╭─ Reading passage

Even given the extensive background Mueller’s team has with Sater, they seem to have delayed interviewing him until fairly late in the process: December 2017. And it looks like Sater was no more forthright when he first met with Congress (and therefore possibly even Mueller’s team) than Cohen was.

In anticipation of today’s sentencing filings, I’d like to track the evolving stories on the Trump Tower deal, because I’m genuinely curious whether Cohen has now been more forthcoming than Sater.

May 31, 2017: Cohen and his lawfirm subpoenaed by HPSCI. Facing the problems with the Trump Tower story would have come up within weeks of Jim Comey’s firing, when the House Intelligence Committee — which was still conducting a marginally credible investigation — first asked and then subpoenaed him for documents. Ironically, they were likely after documents pertaining to the Steele dossier allegations, which may have been why Devin Nunes so readily assented to a subpoena. Those allegations have amounted to nothing, thus far.

╰─

**What is asked**: Decide whether each statement agrees with the passage on the Trump Tower deal: (a) Mueller's team interviewed Sater in December 2017; (b) the House Intelligence Committee subpoenaed Cohen and his law firm on May 31, 2017; (c) the Steele dossier allegations have been borne out. For each, answer yes or no and quote the words of the passage that settle it. You can skip the items; nothing here depends on them.

╭─ Records shown

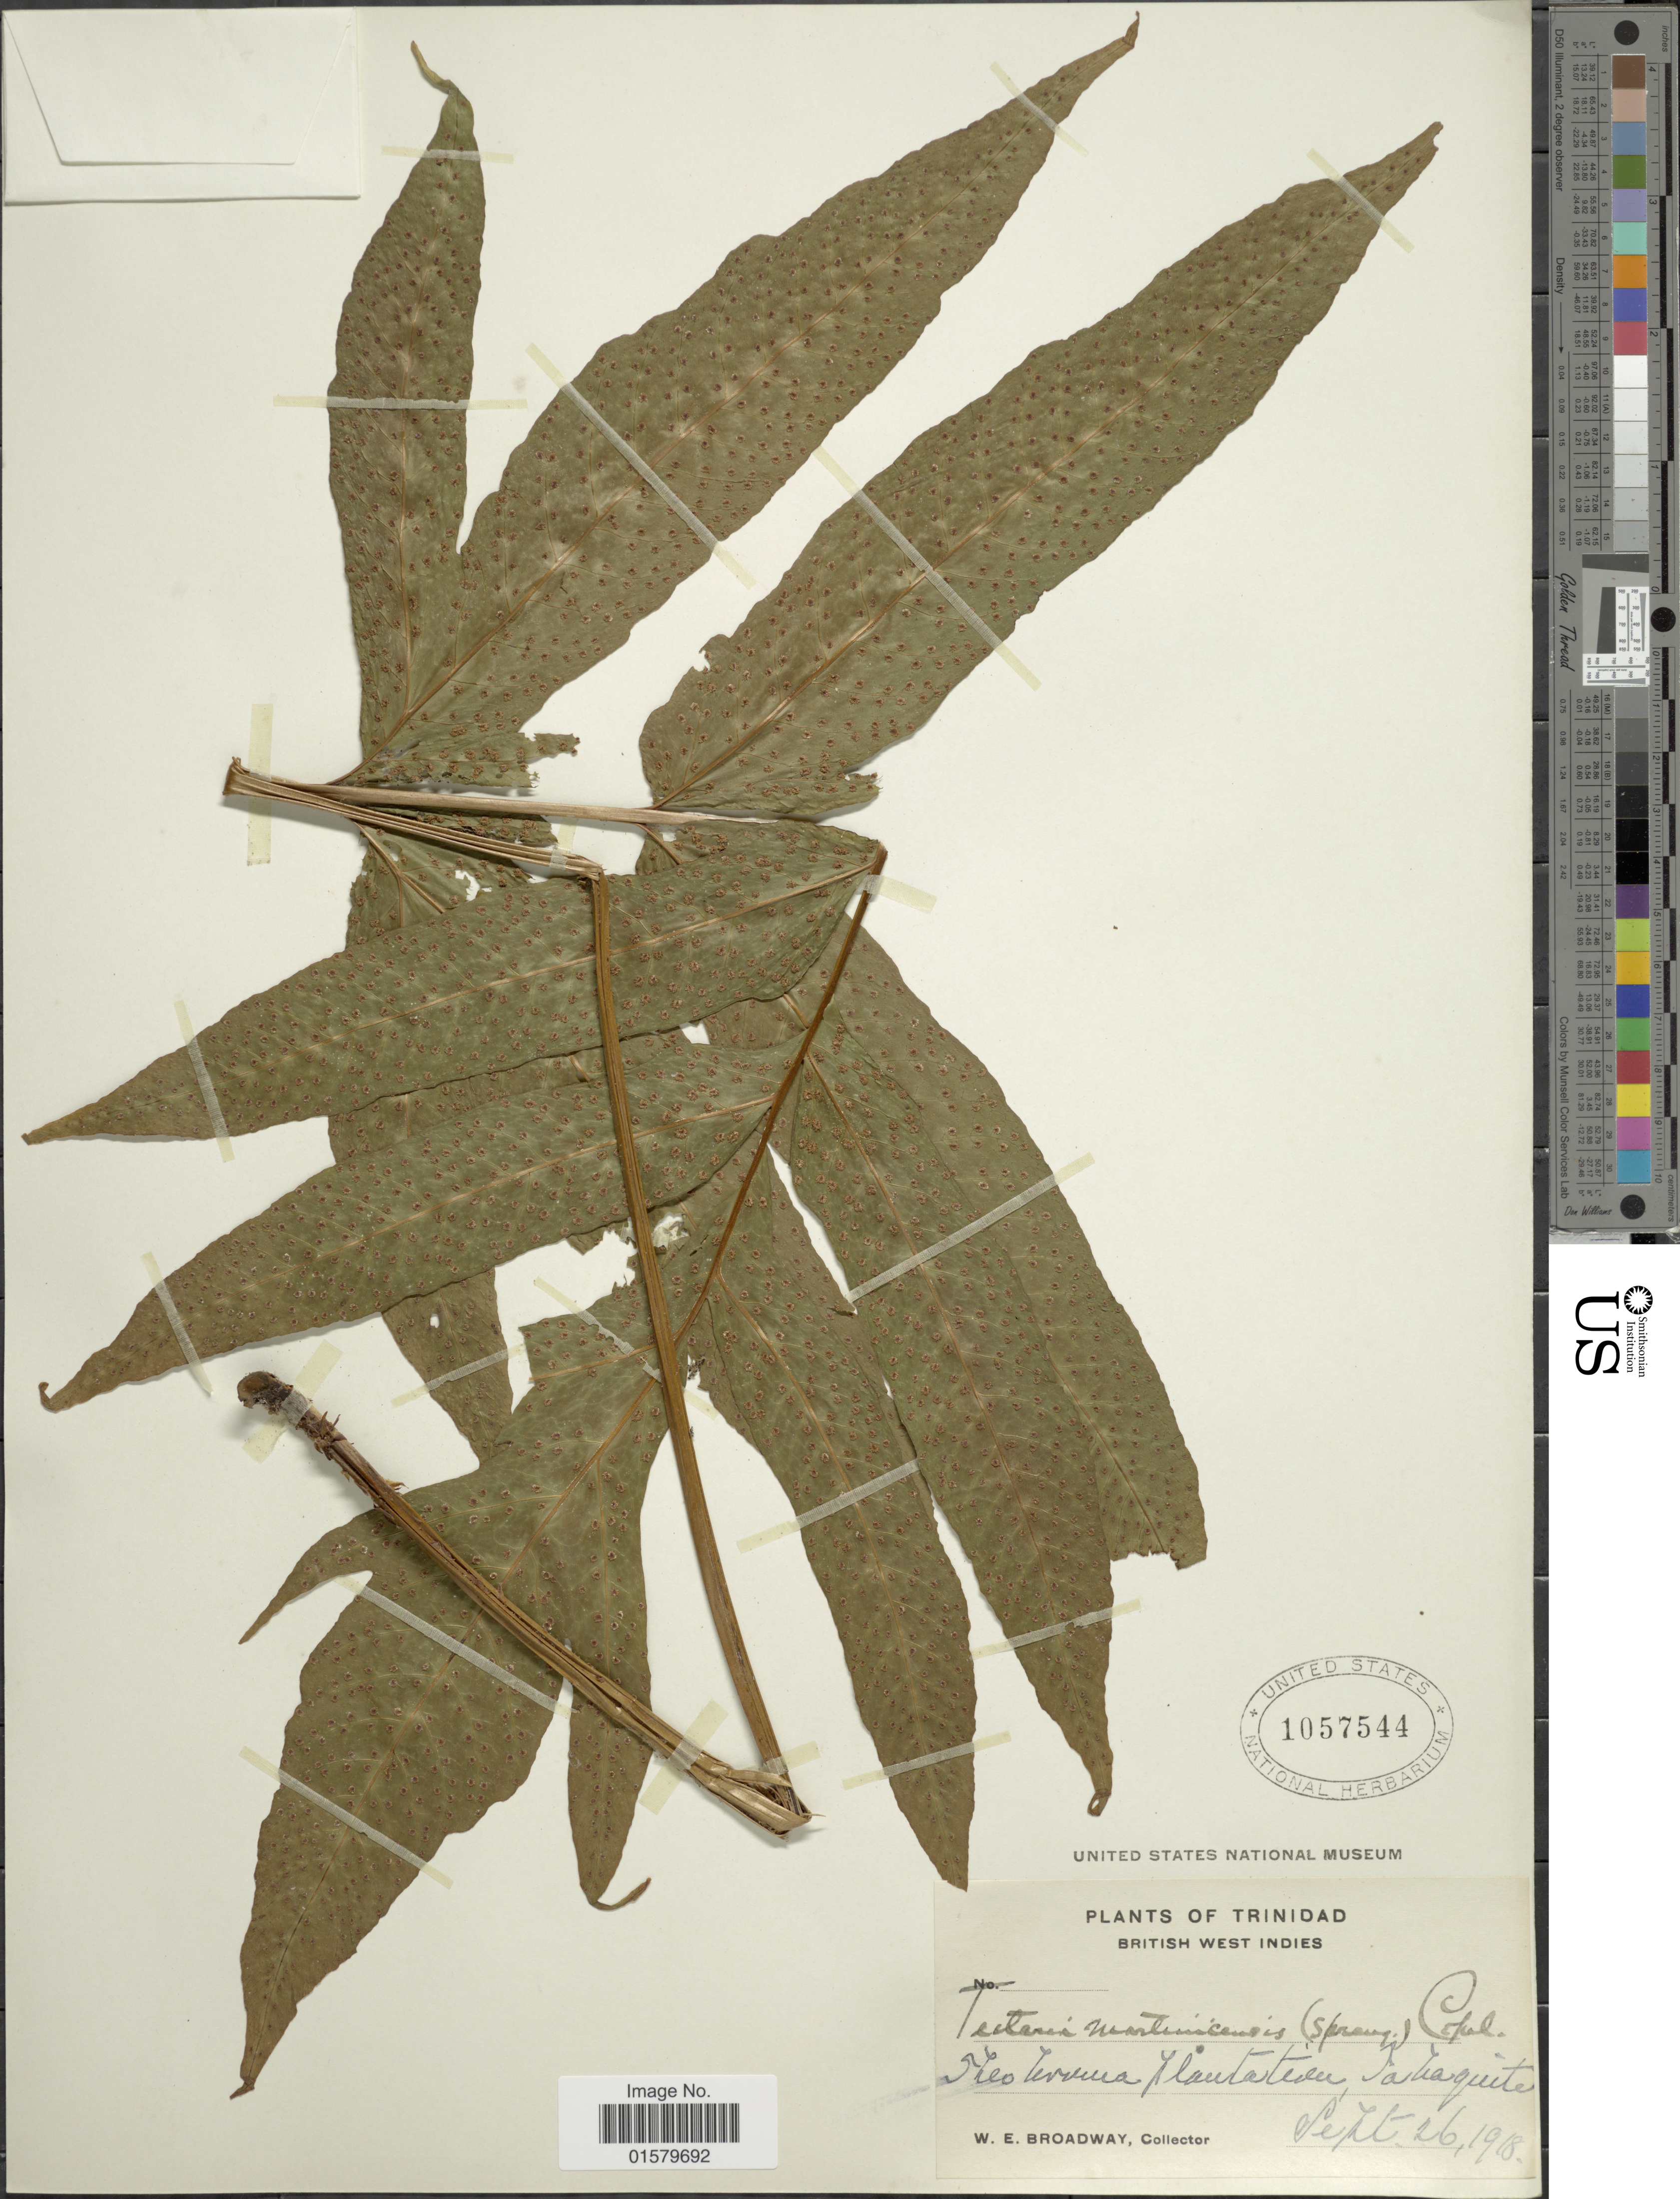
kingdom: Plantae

╰─
╭─ Records shown

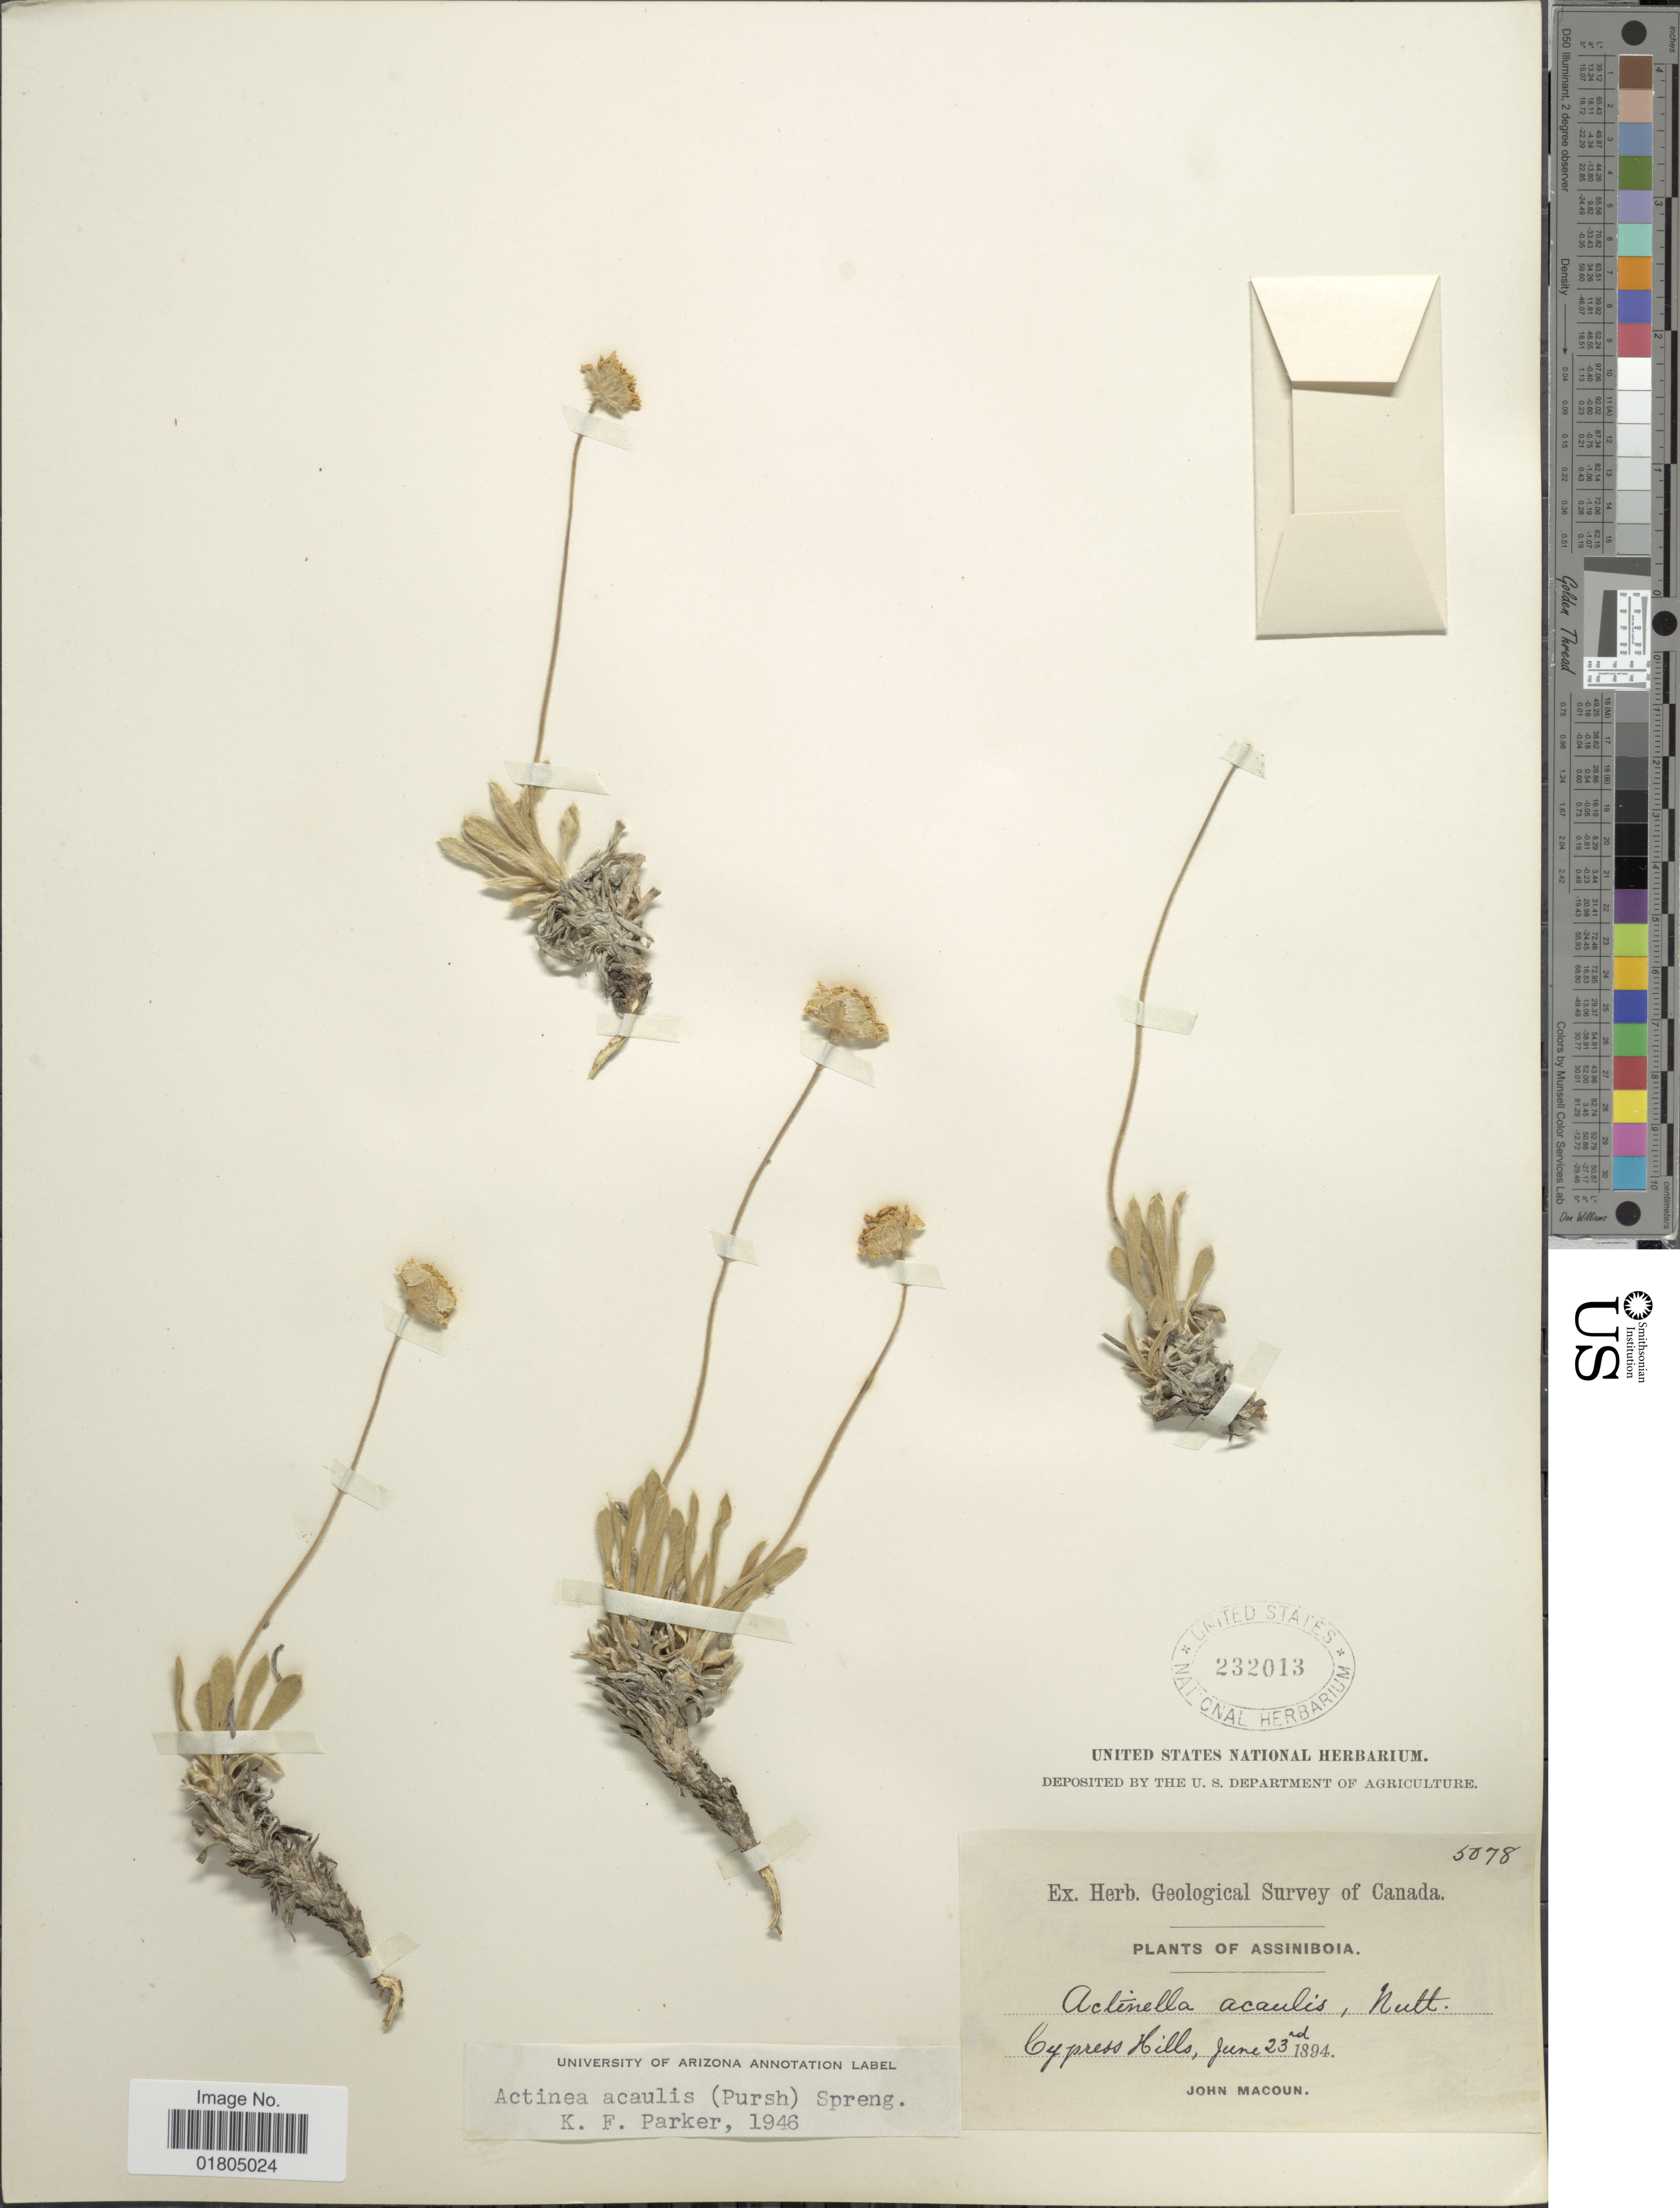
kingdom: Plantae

╰─

**Solution below**:
(a) Yes: "they seem to have delayed interviewing him until fairly late in the process: December 2017."
(b) Yes: "May 31, 2017: Cohen and his lawfirm subpoenaed by HPSCI."
(c) No: "Those allegations have amounted to nothing, thus far."